WORK TO COMPLETE: Every record that follows should be written out word for word; the pictures stay out.

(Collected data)
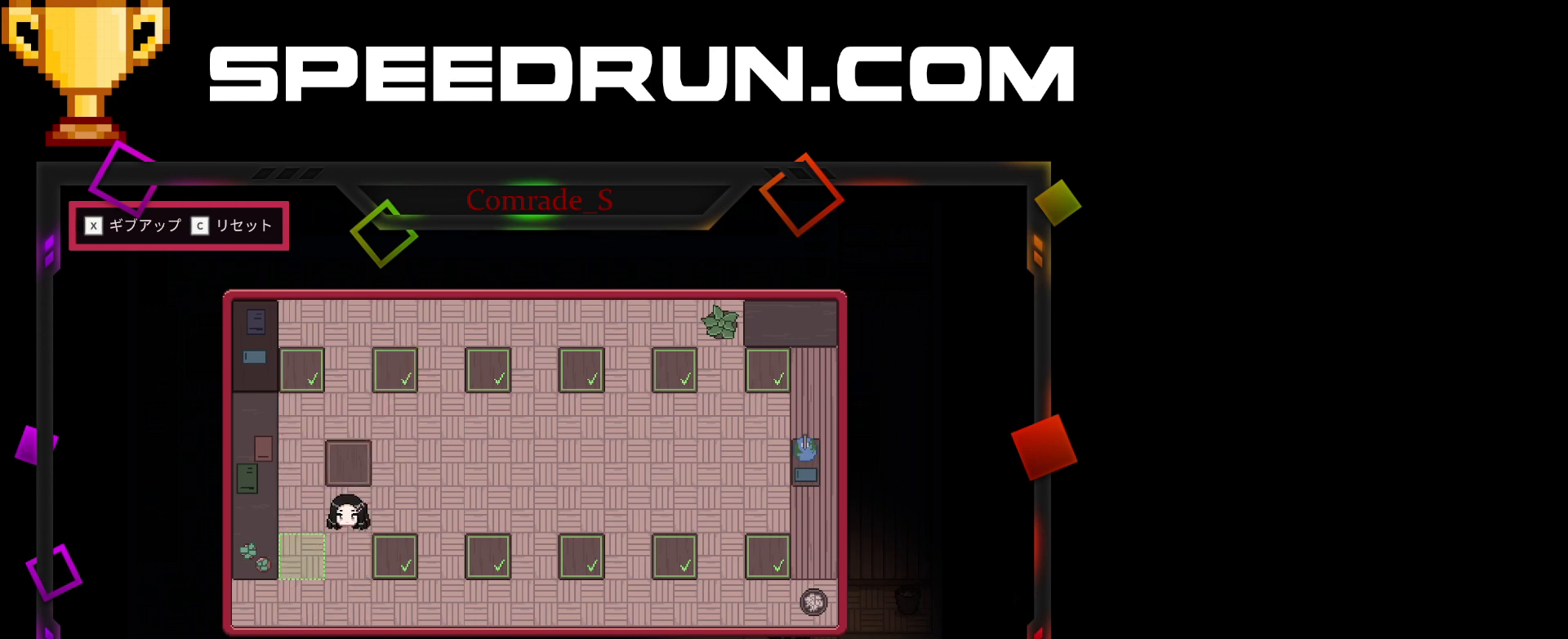
{"keys": ["shift"], "mouse": [], "events": []}
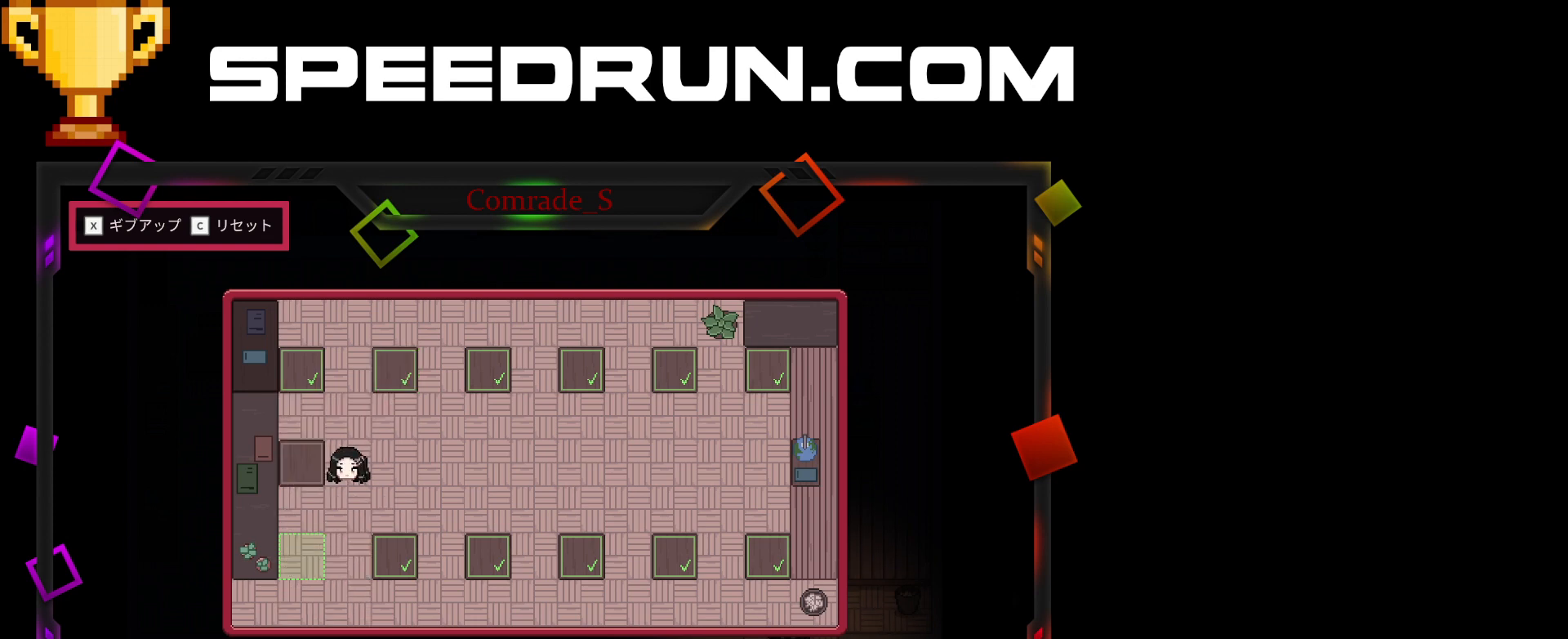
{"keys": ["shift"], "mouse": [], "events": []}
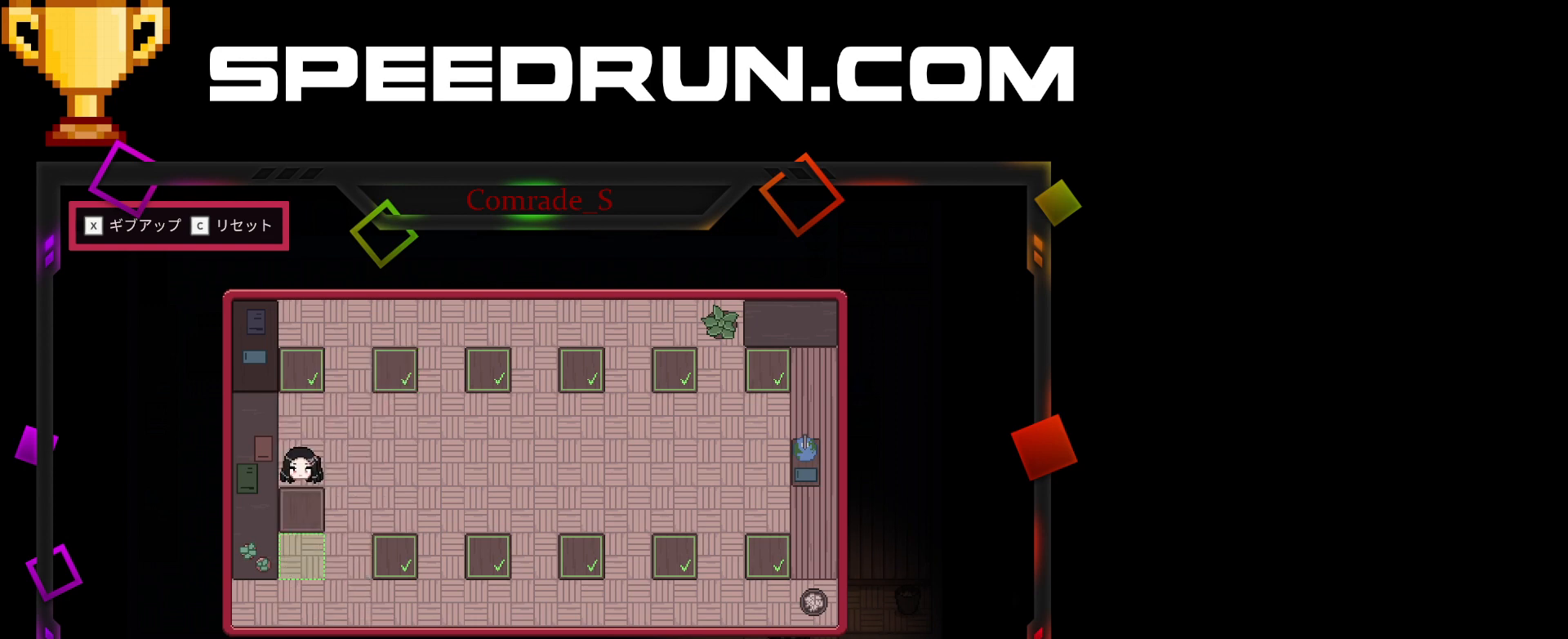
{"keys": ["shift"], "mouse": [], "events": []}
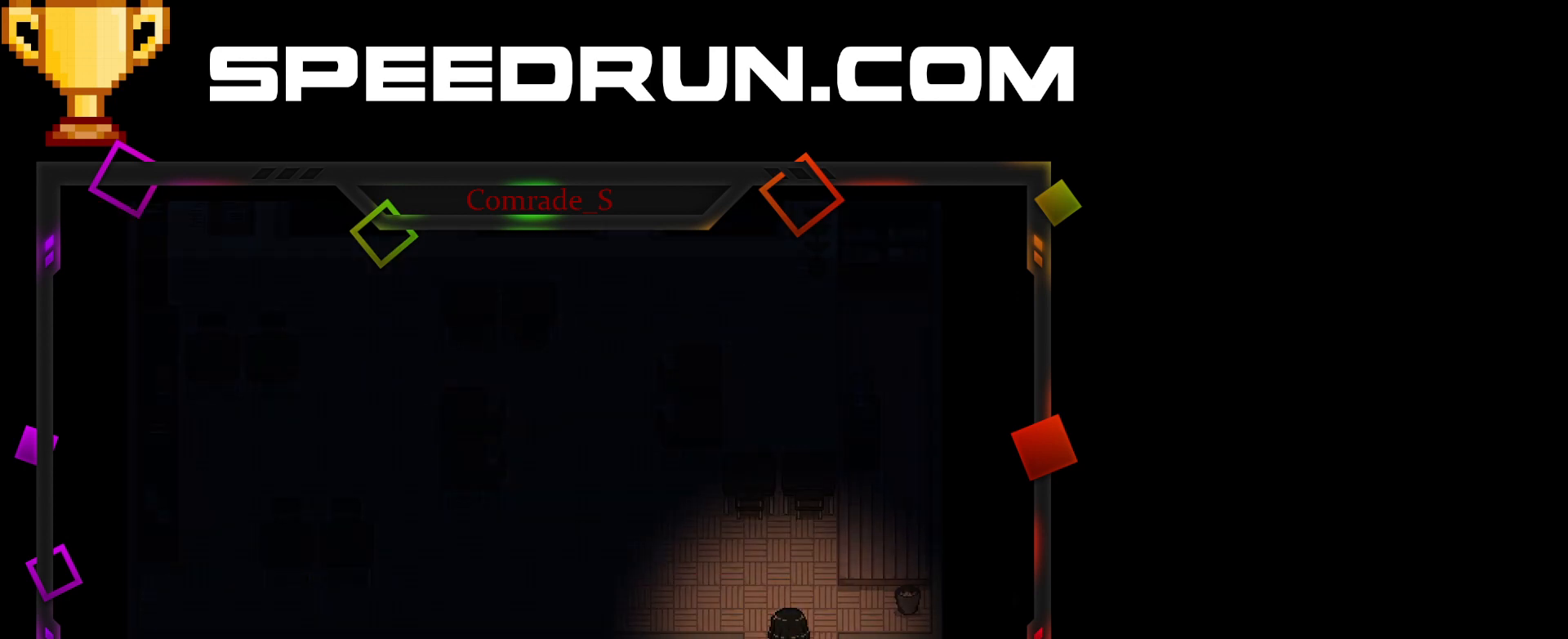
{"keys": ["shift"], "mouse": [], "events": []}
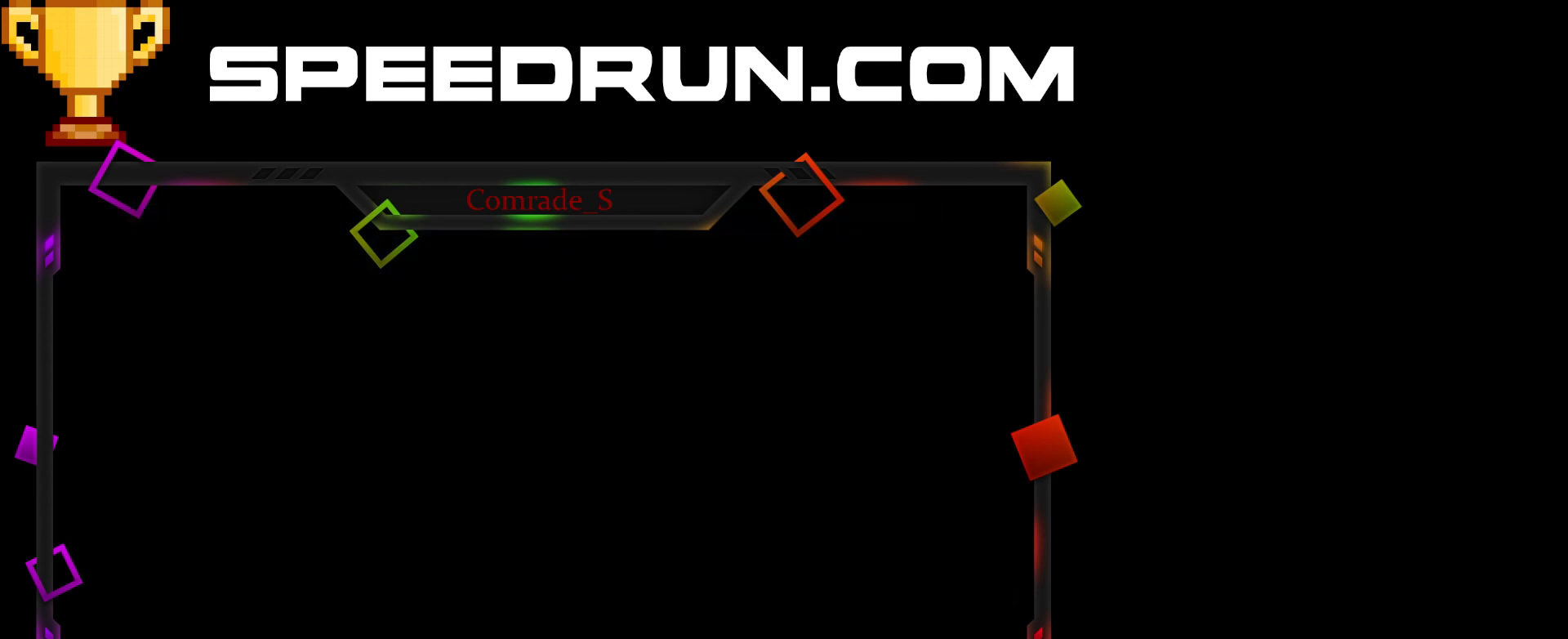
{"keys": ["shift"], "mouse": [], "events": []}
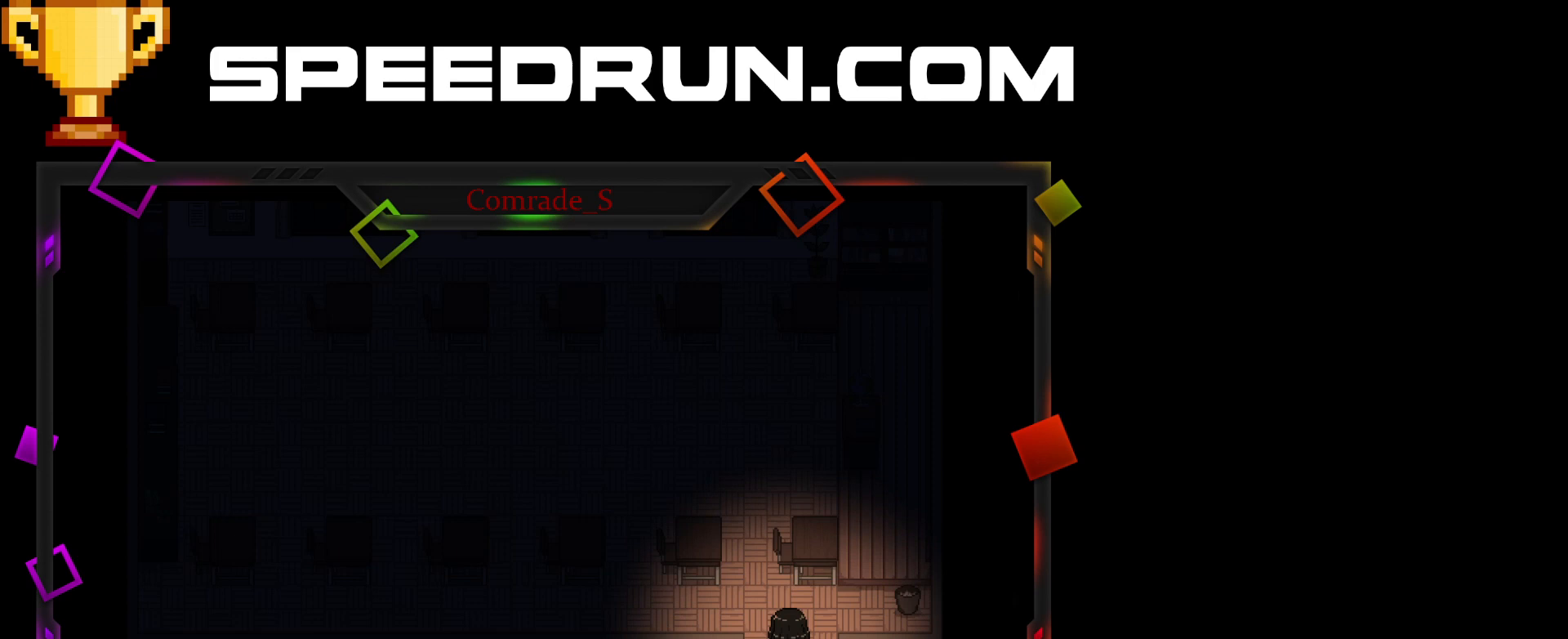
{"keys": ["shift"], "mouse": [], "events": []}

RESULT OF THE TASK:
{"keys": ["shift"], "mouse": [], "events": []}
{"keys": ["shift"], "mouse": [], "events": []}
{"keys": ["shift"], "mouse": [], "events": []}
{"keys": ["shift"], "mouse": [], "events": []}
{"keys": ["shift"], "mouse": [], "events": []}
{"keys": ["shift"], "mouse": [], "events": []}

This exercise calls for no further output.